GIVEN TEXT:
-*-*-

BOGOTA, Colombia (CNN) -- Eight police officers were killed and more than 10 others were injured Tuesday when a truck bomb -- apparently triggered by remote control -- exploded as police searched the vehicle at a Bogota police station, officials said.

Seven of the officers, including a captain, died on the spot. Body parts were strewn across the station's parking lot.

The eighth officer died at nearby Fontibon hospital, where a nurse told the Radionet network that the injured suffered serious burns and some lost extremities.

The blast was so powerful it damaged sections of the police station, destroyed nearby police vehicles and shattered windows in neighboring homes.

shattered windows

"It seemed as if everything was blowing sky high," said one man, who was in the area when the bomb went off. "The sound was deafening and everyone was terrified."

There was no immediate claim of responsibility for the blast.

Truck's driver detained

Bogota police chief Gen. Teodoro Ocampo said the truck's driver was detained by police and has refused to identify himself. He has only told authorities he was hired by an unidentified person in Bogota to transport unknown cargo to an area in northern Colombia.

-*-*-

Data drawn from a collection:
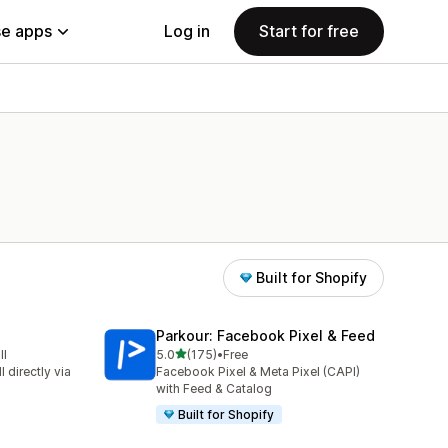
e apps
Log in
Start for free
Built for Shopify
Parkour: Facebook Pixel & Feed
out of 5 stars
ll
5.0
(175)
•
Free
175 total reviews
 directly via
Facebook Pixel & Meta Pixel (CAPI)
with Feed & Catalog
Built for Shopify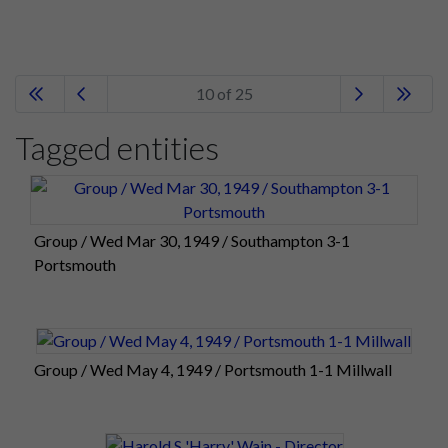
10 of 25
Tagged entities
Group / Wed Mar 30, 1949 / Southampton 3-1
Portsmouth
Group / Wed May 4, 1949 / Portsmouth 1-1 Millwall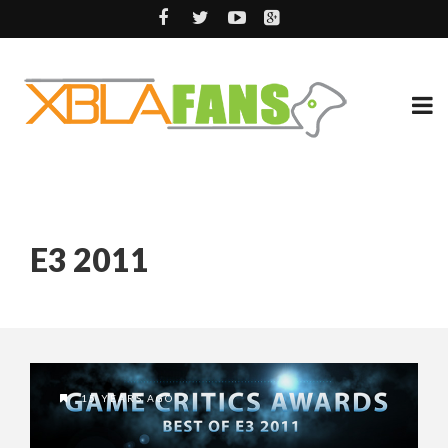
E3 2011
15 YEARS AGO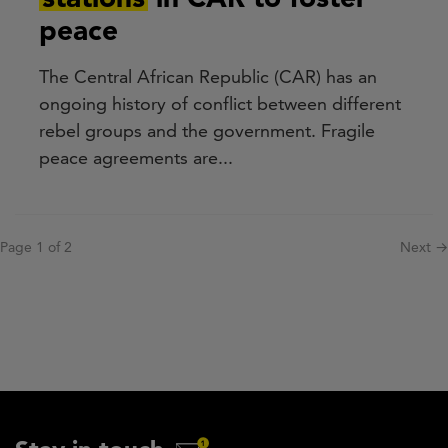
peace
The Central African Republic (CAR) has an
ongoing history of conflict between different
rebel groups and the government. Fragile
peace agreements are...
Pagination
Page 1 of 2
Next
Next →
page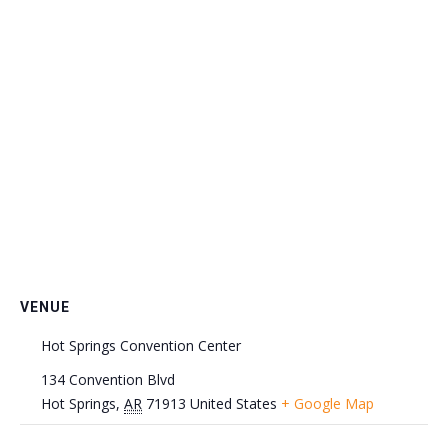
VENUE
Hot Springs Convention Center
134 Convention Blvd
Hot Springs
,
AR
71913
United States
+ Google Map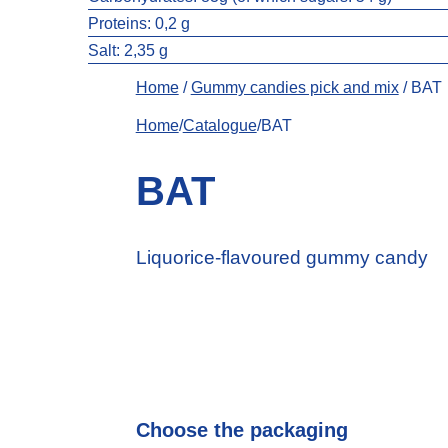
Proteins: 0,2 g
Salt:
2,35 g
Home
/
Gummy candies pick and mix
/ BAT
Home
/
Catalogue
/BAT
BAT
Liquorice-flavoured gummy candy
Choose the packaging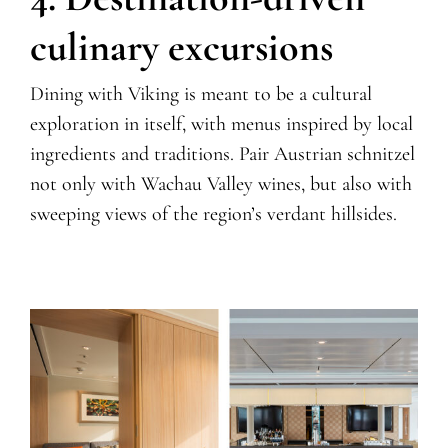
culinary excursions
Dining with Viking is meant to be a cultural
exploration in itself, with menus inspired by local
ingredients and traditions. Pair Austrian schnitzel
not only with Wachau Valley wines, but also with
sweeping views of the region’s verdant hillsides.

-*-*-

USING THE INFORMATION:
a) Answer these questions from the Bogota bombing report, one answer a line:
(i) How many officers died on the spot?
(ii) At which hospital did the eighth officer die?
(iii) What is the name of the Bogota police chief?
b) Carry on the report about the Bogota police station bombing from the point where it ends.
The rows have no connection to the text.

RESULTS BY TASK:
a)
(i) Seven
(ii) Fontibon hospital
(iii) Gen. Teodoro Ocampo

b)
Ocampo said he could not rule out the possibility that leftist guerrillas were behind the attack. But he stopped short of saying the blast targeted police because the truck had been seized earlier in the day in Mosquera, 10 miles west of the capital.

driver transporting unknown cargo

More than 4,600 Colombian police officers have been killed on the job since 1990, believed to be the highest police fatality in the world.

Deadliest blast in 4 months

Ocampo said police were unloading the truck, which "supposedly contained contraband merchandise," when the explosion ripped through the parking lot.

"We think the vehicle was made to explode by remote control," national police commander Gen. Rosso Jose Serrano told reporters at the scene.

The blast was Colombia's most deadly explosion since a car bomb killed seven people, including four police officers, in the violence-plagued northern town of Apartado on February 27. Authorities blamed that blast on rebels of the Revolutionary Armed Forces of Colombia (FARC), the nation's largest and oldest rebel group.

Tuesday's explosion came just two days after the rebel group released 70 soldiers it had captured in combat.

Reuters contributed to this report.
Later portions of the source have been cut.